Best Practice #2: Have multiple bitrates available, with regular intervals between qualities. This helps to ensure smooth video quality progression, and to prevent significant changes in video quality.
Video players vary on their aggressiveness to improve the video quality. Some video players, upon sensing a higher bandwidth, will begin a process of segment replacement – where video segments already downloaded at a lower quality are downloaded again at a higher quality. This does result in the same segment being downloaded more than once, but since it improves the displayed video, I consider it a tradeoff that is generally appreciated. For example, in table below, segments 111-112 are initially downloaded at quality 0. The player registers an uptick in throughput, and estimates that these 2 segments can be replaced, and re-downloads at quality 2. However, the player is also quite aggressive, downloading 112 a third time at quality 4. All in all, ~2MB of data are consumed for the 4 second segment 112. This might be considered too aggressive – as it wastes a large amount of data.
We have also seen examples of “reverse segment replacement”, where the player downloads a lower quality version after already having a higher quality version on the device. In this case, segments 134-134 are downloaded at quality 4 (1.6 MBPS), and then subsequently downloaded at quality 1 (447 KBPS):
At the very least, if quality 4 is played to the end user, ~ 370KB is wasted (the sum of the quality 1 segments). If quality 1 is played back, ~1.3MB of data is wasted, and the user is provided with degraded video playback.
Best Practice #3: If your video player aggressively pushes for high bitrate video, ensure that segment replacement only improves video quality. Monitor the data usage of segment replacement for your users (In Video Optimizer, this is reported as redundancy).
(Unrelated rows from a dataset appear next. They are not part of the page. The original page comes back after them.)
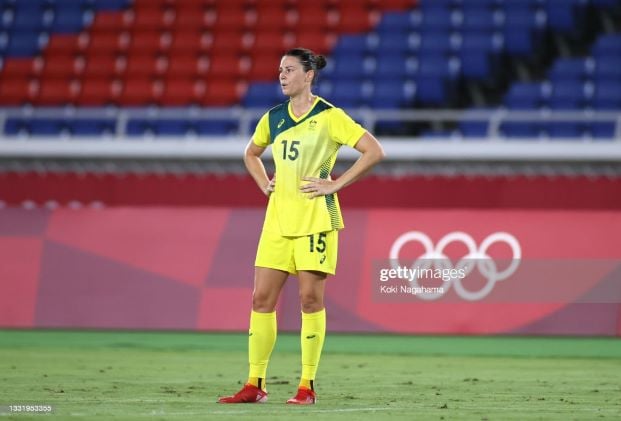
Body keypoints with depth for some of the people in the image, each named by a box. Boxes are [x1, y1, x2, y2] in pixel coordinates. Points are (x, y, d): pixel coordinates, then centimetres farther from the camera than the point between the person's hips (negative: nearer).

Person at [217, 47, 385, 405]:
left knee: (311, 298, -4)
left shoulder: (329, 117, -6)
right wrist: (265, 185, 13)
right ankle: (255, 385, 4)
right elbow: (251, 154, 30)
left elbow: (374, 151, -11)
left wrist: (336, 185, -13)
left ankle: (307, 386, 2)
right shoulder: (273, 118, 11)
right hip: (279, 218, 6)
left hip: (315, 218, -6)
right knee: (262, 297, 0)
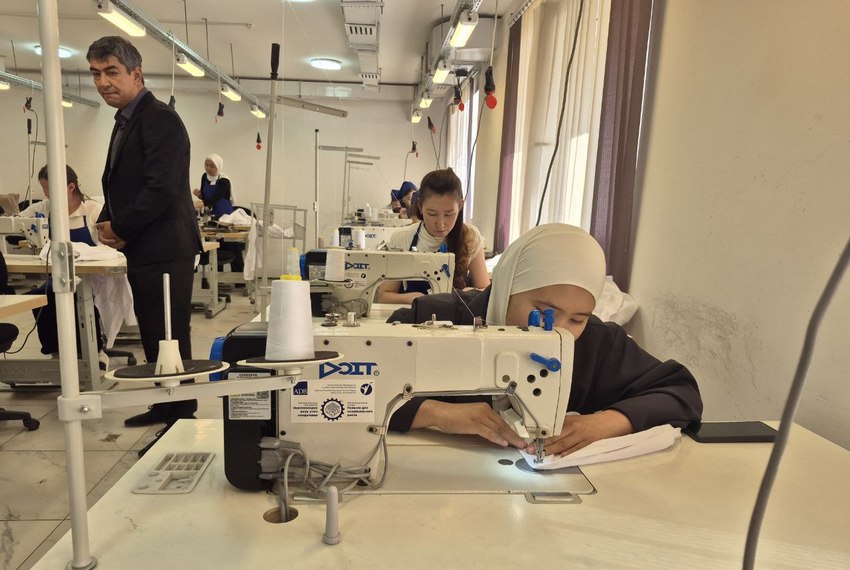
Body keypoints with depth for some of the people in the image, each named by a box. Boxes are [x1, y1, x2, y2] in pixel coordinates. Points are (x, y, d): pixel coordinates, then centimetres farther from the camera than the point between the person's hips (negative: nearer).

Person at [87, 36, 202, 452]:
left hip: (164, 250, -10)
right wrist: (106, 221, 5)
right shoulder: (126, 120, 18)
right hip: (143, 250, 10)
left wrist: (120, 227, -12)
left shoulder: (160, 119, -12)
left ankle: (182, 420, 6)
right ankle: (166, 405, 30)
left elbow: (162, 188, -22)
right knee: (153, 337, 17)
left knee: (170, 339, -4)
For videos with several high bitrate streams, an aggressive bitrate algorithm can lead to increased stalls. If the local buffer is 30 MB, but the stream is playing at 8 MBPS, there may only be 2-3 seconds of video queued locally. A sudden throughput change will likely lead to a stall before the network and server can react.
Best Practice #4 When streaming high bitrate video, ensure that the device’s buffer can support many seconds of video to account for sudden throughput changes. Alternatively: restrict highest bitrates from memory limited devices.
Conclusion:
Streaming video is becoming more and more prevalent on the web and in mobile applications. However, video streaming is complicated with dozens of potential variables, all of which can affect the quality of the playback to your customers. In this post, we’ve outlined just a few of the features in HLS streaming that can affect the video startup time, prevent stalls, and ensure the highest quality video is streamed to the customer, while minimizing wasted data.